Elvis Presley indeed took to that guitar. The previous year, Elvis had performed in his first singing contest at the Mississippi-Alabama Fair and Dairy Show. He placed fifth. With the benefit of hindsight, I can only imagine how awesome the top four must have been.

The cheap hardware store guitar became Elvis’ constant companion. His two uncles and the pastor of his local church gave him some basic instruction. He later said, “I took the guitar, and I watched people, and I learned to play a little bit. But I would never sing in public. I was very shy about it.”

Elvis began sixth grade at a new school. His teachers described him as a loner. He began bringing his guitar to school every day so he could practice over his lunch break. His classmates often teased him as that “trashy” kid who kept playing hillbilly music. However, not just everybody felt the same way.

A fellow pupil had an older brother with a local radio music show.
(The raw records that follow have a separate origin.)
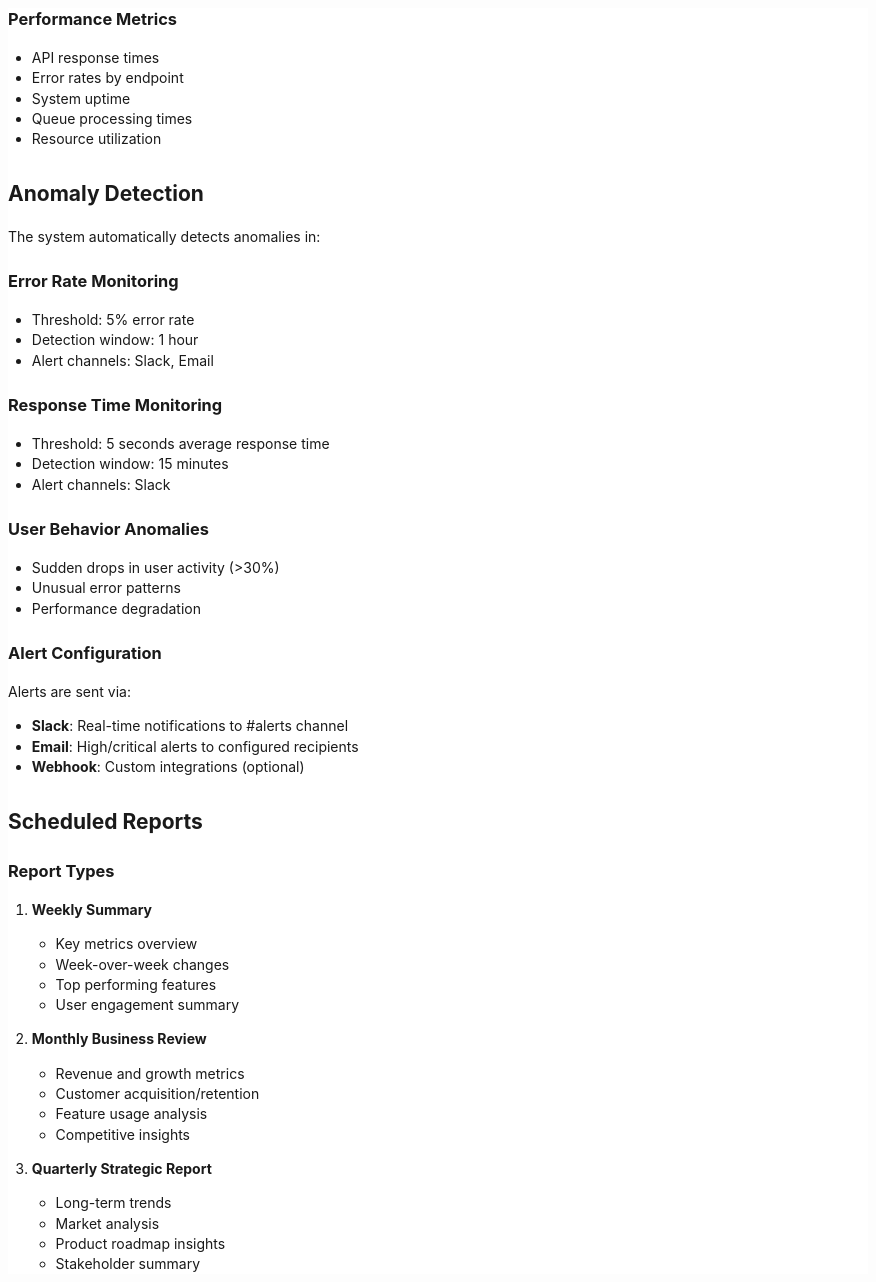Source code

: ### Performance Metrics
- API response times
- Error rates by endpoint
- System uptime
- Queue processing times
- Resource utilization

## Anomaly Detection

The system automatically detects anomalies in:

### Error Rate Monitoring
- Threshold: 5% error rate
- Detection window: 1 hour
- Alert channels: Slack, Email

### Response Time Monitoring
- Threshold: 5 seconds average response time
- Detection window: 15 minutes
- Alert channels: Slack

### User Behavior Anomalies
- Sudden drops in user activity (>30%)
- Unusual error patterns
- Performance degradation

### Alert Configuration

Alerts are sent via:
- **Slack**: Real-time notifications to #alerts channel
- **Email**: High/critical alerts to configured recipients
- **Webhook**: Custom integrations (optional)

## Scheduled Reports

### Report Types

1. **Weekly Summary**
   - Key metrics overview
   - Week-over-week changes
   - Top performing features
   - User engagement summary

2. **Monthly Business Review**
   - Revenue and growth metrics
   - Customer acquisition/retention
   - Feature usage analysis
   - Competitive insights

3. **Quarterly Strategic Report**
   - Long-term trends
   - Market analysis
   - Product roadmap insights
   - Stakeholder summary
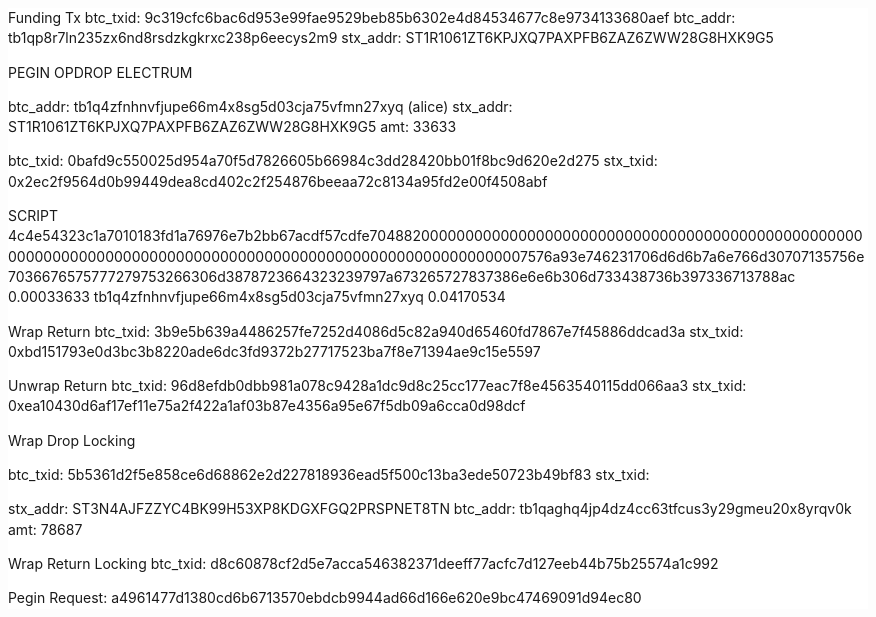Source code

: 

Funding Tx
btc_txid: 9c319cfc6bac6d953e99fae9529beb85b6302e4d84534677c8e9734133680aef
btc_addr: tb1qp8r7ln235zx6nd8rsdzkgkrxc238p6eecys2m9
stx_addr: ST1R1061ZT6KPJXQ7PAXPFB6ZAZ6ZWW28G8HXK9G5



PEGIN OPDROP ELECTRUM

btc_addr: tb1q4zfnhnvfjupe66m4x8sg5d03cja75vfmn27xyq (alice)
stx_addr: ST1R1061ZT6KPJXQ7PAXPFB6ZAZ6ZWW28G8HXK9G5
amt: 33633

btc_txid: 0bafd9c550025d954a70f5d7826605b66984c3dd28420bb01f8bc9d620e2d275
stx_txid: 0x2ec2f9564d0b99449dea8cd402c2f254876beeaa72c8134a95fd2e00f4508abf

SCRIPT 4c4e54323c1a7010183fd1a76976e7b2bb67acdf57cdfe7048820000000000000000000000000000000000000000000000000000000000000000000000000000000000000000000000000000000000007576a93e746231706d6d6b7a6e766d30707135756e7036676575777279753266306d3878723664323239797a673265727837386e6e6b306d733438736b397336713788ac	     0.00033633
tb1q4zfnhnvfjupe66m4x8sg5d03cja75vfmn27xyq	     0.04170534


Wrap Return
btc_txid: 3b9e5b639a4486257fe7252d4086d5c82a940d65460fd7867e7f45886ddcad3a
stx_txid: 0xbd151793e0d3bc3b8220ade6dc3fd9372b27717523ba7f8e71394ae9c15e5597

Unwrap Return
btc_txid: 96d8efdb0dbb981a078c9428a1dc9d8c25cc177eac7f8e4563540115dd066aa3
stx_txid: 0xea10430d6af17ef11e75a2f422a1af03b87e4356a95e67f5db09a6cca0d98dcf

Wrap Drop Locking

btc_txid: 5b5361d2f5e858ce6d68862e2d227818936ead5f500c13ba3ede50723b49bf83
stx_txid: 

stx_addr: ST3N4AJFZZYC4BK99H53XP8KDGXFGQ2PRSPNET8TN
btc_addr: tb1qaghq4jp4dz4cc63tfcus3y29gmeu20x8yrqv0k
amt:      78687


Wrap Return Locking
btc_txid: d8c60878cf2d5e7acca546382371deeff77acfc7d127eeb44b75b25574a1c992






Pegin Request: a4961477d1380cd6b6713570ebdcb9944ad66d166e620e9bc47469091d94ec80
That kid made an introduction and his elder brother showed Elvis how to play chords. At age 12 Elvis was scheduled for two radio performances. He succumbed to stage fright and canceled the first. The second, however, went quite well.

Elvis Presley ultimately sold more than a billion records worldwide. His music literally changed the world — and it all started with a .22 rifle hanging on the wall at Tupelo Hardware, a rifle that tempted him out of a bike.